**** TEXT PROVIDED

When I used to work for Opera, we started a project called Opay in early 2018, which was a digital bank and fintech solution for the African market. At the time, our eyes were on Nigeria, Kenya, etc. We had a banking license, but we knew it would be a long road to get to our intended destination, and we wanted to start and get into the market as quickly as possible. To do that, we would stand on the shoulders of giants.
The first giant was Flutterwave. Flutterwave would process our incoming and outgoing transactions. Incoming debit card payments and outgoing direct bank transfers. We had to pay transaction fees, which was pricy considering we were marketing ourselves to customers as having no fees (acquisition strategy). But we didn't mind, as long as it helped us roll out quickly. And it worked very well; until it didn't. We would always have a consistent percentage of transactions that failed due to provider-specific reasons, and this was not good for us as an early-stage product, since it made us lose the customers we were working so hard to acquire.

********
**** DATA SECTION

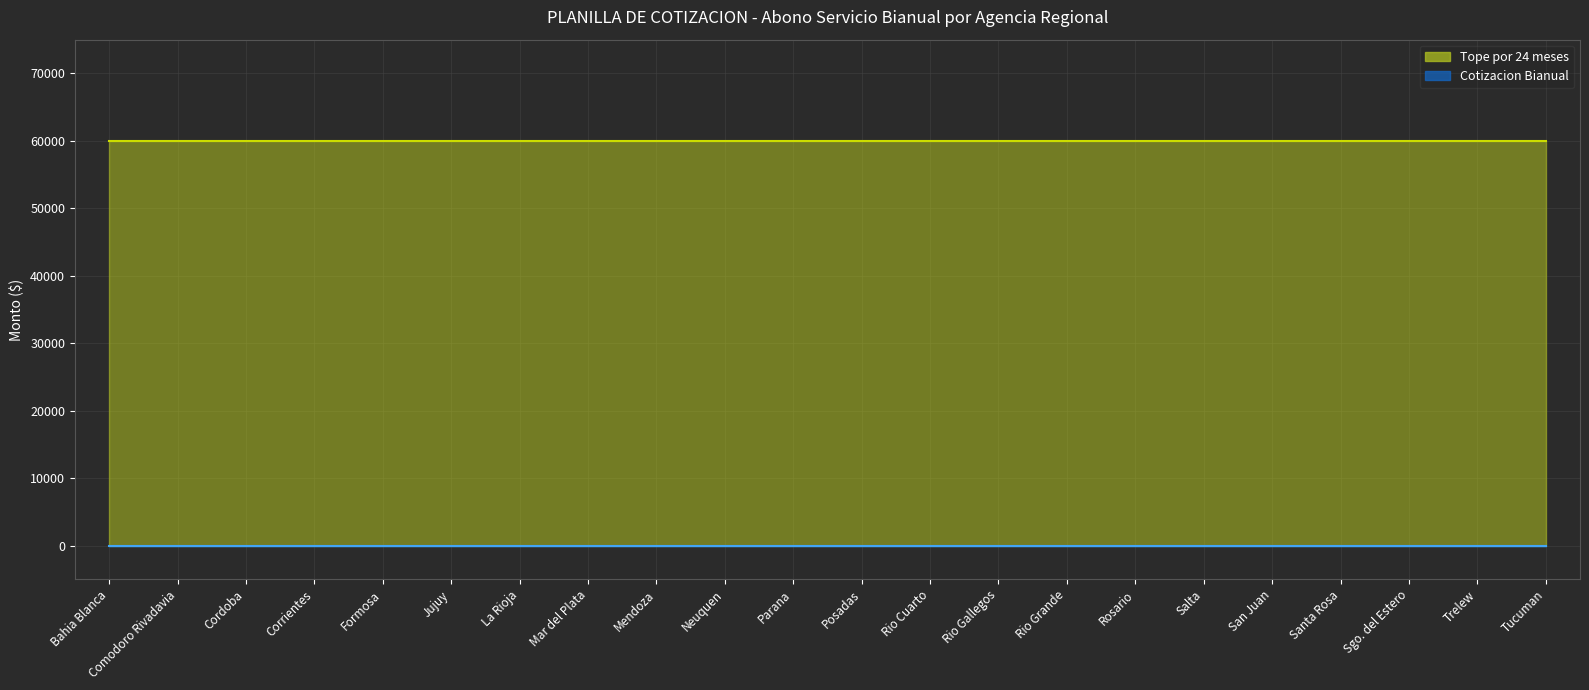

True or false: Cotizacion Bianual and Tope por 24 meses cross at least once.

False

********

(TASKS):
1 > Copy the part of the Opay account from "The first giant" to "hard to acquire." word for word.
2 > List every company or project named in the Opay account.
3 > Write what comes next in the account of the Opay project, starting after its last sentence.

(ANSWERS TO EACH TASK):
1 >
The first giant was Flutterwave. Flutterwave would process our incoming and outgoing transactions. Incoming debit card payments and outgoing direct bank transfers. We had to pay transaction fees, which was pricy considering we were marketing ourselves to customers as having no fees (acquisition strategy). But we didn't mind, as long as it helped us roll out quickly. And it worked very well; until it didn't. We would always have a consistent percentage of transactions that failed due to provider-specific reasons, and this was not good for us as an early-stage product, since it made us lose the customers we were working so hard to acquire.

2 > Opera, Opay, Flutterwave

3 >
So, we did what any reasonable engineer would do. We implemented a fallback to another giant. This giant was Paystack. They also had a fee. Maybe even a higher fee at the time, but we just wanted a fallback that would work. The same thing happened; even the fallbacks would fail sometimes too.
So we explored the next fallback, a direct integration with a bank, Zenith bank. It worked as well until it wouldn't.
Then, we eventually went directly to the source and implemented an integration with NIBSS. NIBSS is the Nigerian Interbank Settlement System. We couldn't have any more fallbacks than that.
At a point, we had 4 levels of fallbacks in place. 4 giants in place, each backing up each other.
Learning 1. If your core business critically depends on a third-party, you had better implement fallbacks early.
Unfortunately, having so many integrations and fallbacks can be a lot to worry about, for an early startup.
Problem 2. Choice
Having four levels of fallbacks was not a magical solution. We needed to rank and order these integrations correctly.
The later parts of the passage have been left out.